Vehicle: ’89 Jeep Wrangler
Transmission: AX15 (swapped with Advance Adapters components)
Axles: Dana 30 (front); Dana 35 (rear)
Suspension: 2.5-inch Rubicon Express spring-under system (front and rear)
Wheels: 15x8 Summit Racing Series 50/51
Tires: 31x11.50-15 Interco Super Swamper LTB
Other: 4.88 gears, Eaton ELockers, 30-spline alloy shafts (front and rear); Superior Dana 35 truss; Optima Blue Top battery; GenRight Off Road rollcage; Bestop Trailmax II vinyl seats; JB Conversions slip yoke eliminator; Tom Wood’s Custom Drive Shafts CV shafts (front and rear); Warn Tabor winch.
Best Mod: ELockers and 4.88 gears
Worst Mod: Retaining internal throwout bearing during AX15 swap.

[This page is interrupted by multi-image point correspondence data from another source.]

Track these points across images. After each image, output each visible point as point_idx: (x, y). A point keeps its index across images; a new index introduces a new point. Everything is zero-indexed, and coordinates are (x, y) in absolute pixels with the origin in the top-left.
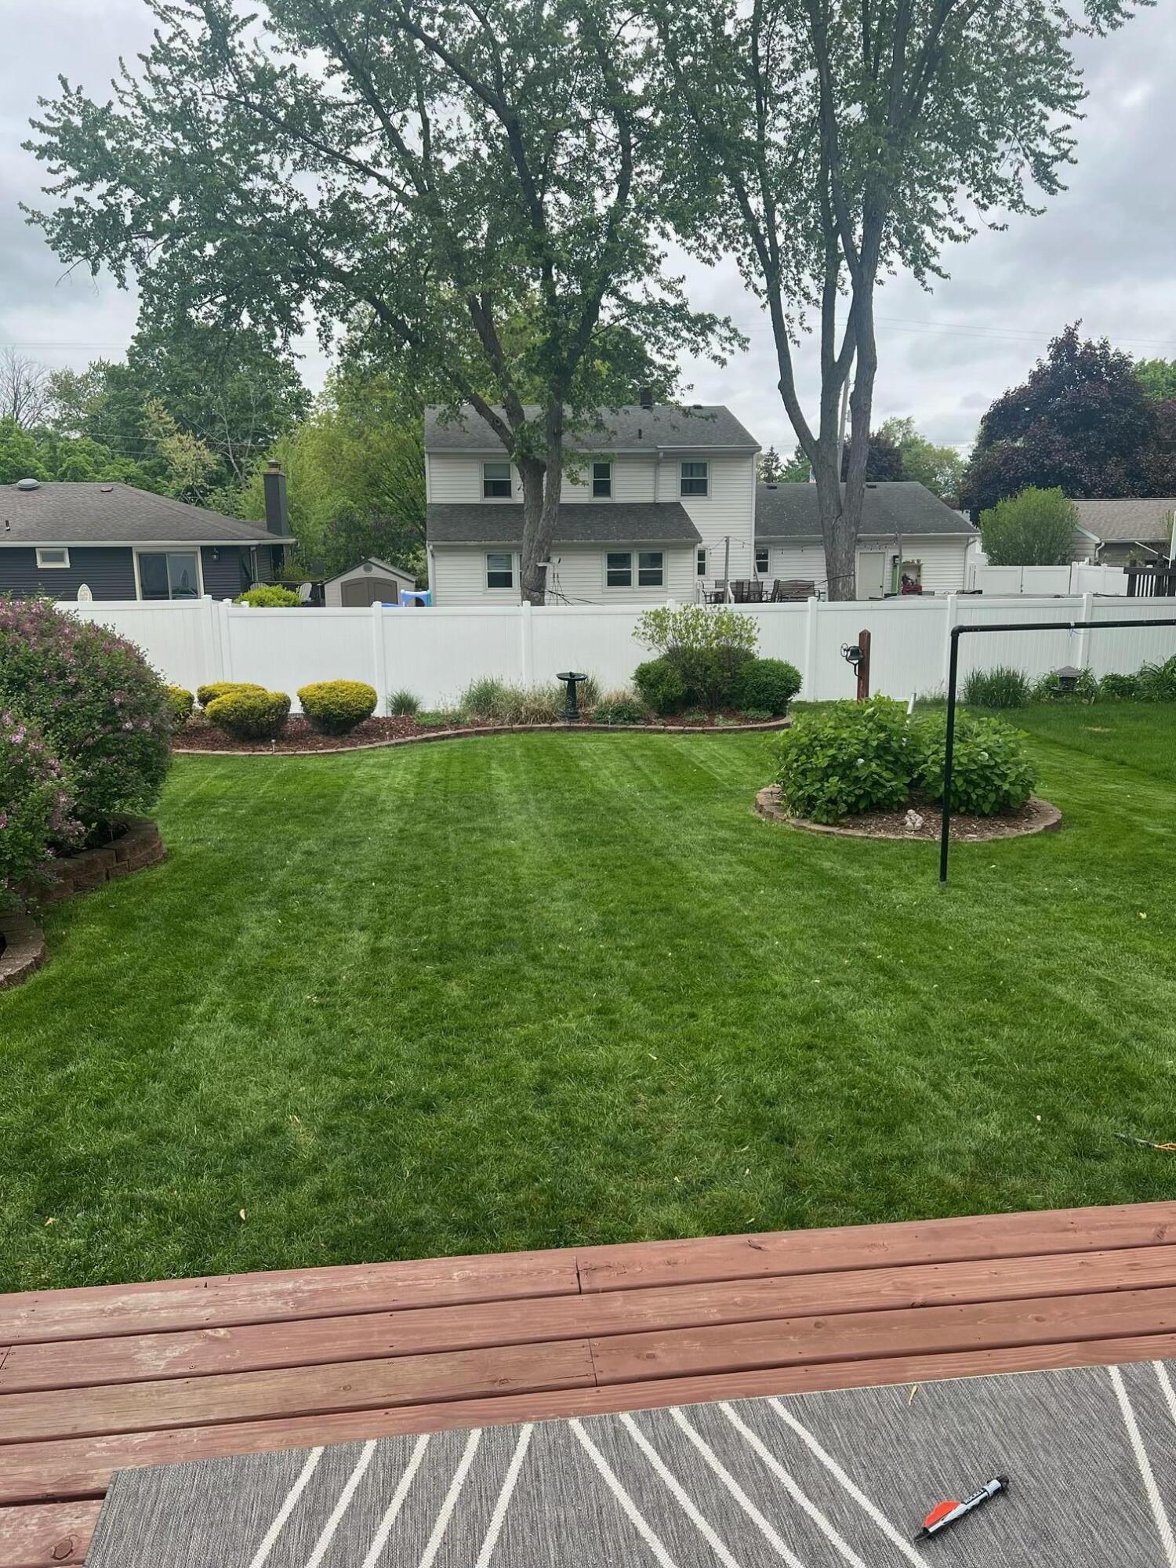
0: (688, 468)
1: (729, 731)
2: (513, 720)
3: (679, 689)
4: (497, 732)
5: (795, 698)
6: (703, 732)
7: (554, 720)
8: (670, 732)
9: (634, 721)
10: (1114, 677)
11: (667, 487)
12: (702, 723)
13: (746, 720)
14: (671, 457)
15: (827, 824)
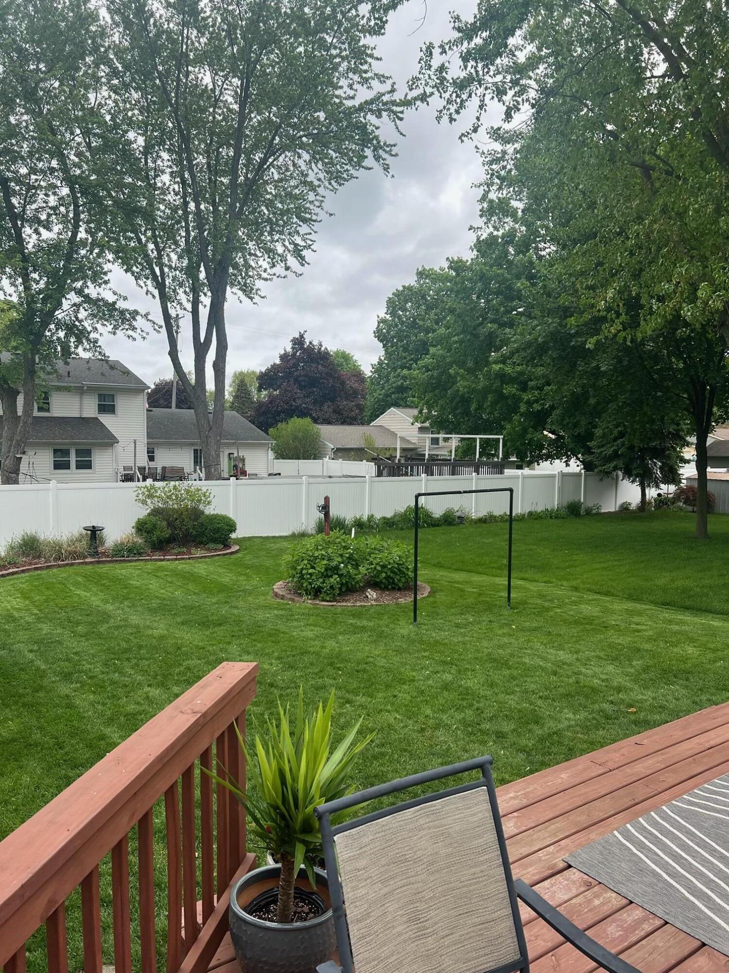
0: (101, 397)
1: (205, 557)
2: (56, 559)
3: (167, 533)
4: (48, 567)
5: (233, 536)
6: (189, 558)
7: (85, 557)
8: (168, 560)
9: (140, 554)
10: (384, 518)
11: (89, 408)
12: (183, 554)
13: (208, 550)
14: (91, 390)
15: (330, 601)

Future Plans: Add power steering and probably a GM Vortec V-6 swap.
Project Monkey Bus
Hazel really wanted a ZJ or XJ on which he could do a super-fast build and go wheeling, so instead he paid $500 for this ’78 Cherokee Chief that needed absolutely everything. You’ve only just begun to read about the upgrades to the Monkey Bus, but in addition to the BDS suspension and Mickey Thompson wheels and tires, Hazel has already rebuilt or replaced very nearly every stock component on this pig with the exception of the engine and transmission. So what’s next: huge axles, 1,000 horsepower, ice-cold A/C? Wait and see.
Vehicle: ’78 Jeep Cherokee Chief
Engine: 360ci V-8
T-case: Quadra-Trac BW1339
Axles: Dana 44 (front and rear)
Suspension: 4-inch BDS springs (front and rear)
Wheels: 15x8 Mickey Thompson Sidebiter
Tires: 33x12.50R15 Mickey Thompson Baja Claw TTC
Other: Factory 3.31 gears, open diffs (front and rear); Rebuilt factory Motorcraft 2100 carb, brake system, Quadra-Trac, fuel system, front axleshafts, driveshafts; replaced factory water pump, brake master cylinder, fuel pump, fuel lines, rear window motor, dash switches; Z&M Jeeps full wiring harness; MTS fuel tank; Optima Blue Top battery; retro Sun tach
Best Mod: Z&M Jeeps wiring harness
Worst Mod: Keeping factory brake components
Future Plans: GMPP E-Rod 5.3L Gen IV engine, NV4500, T-case swap; gears and lockers; onboard air; and working A/C.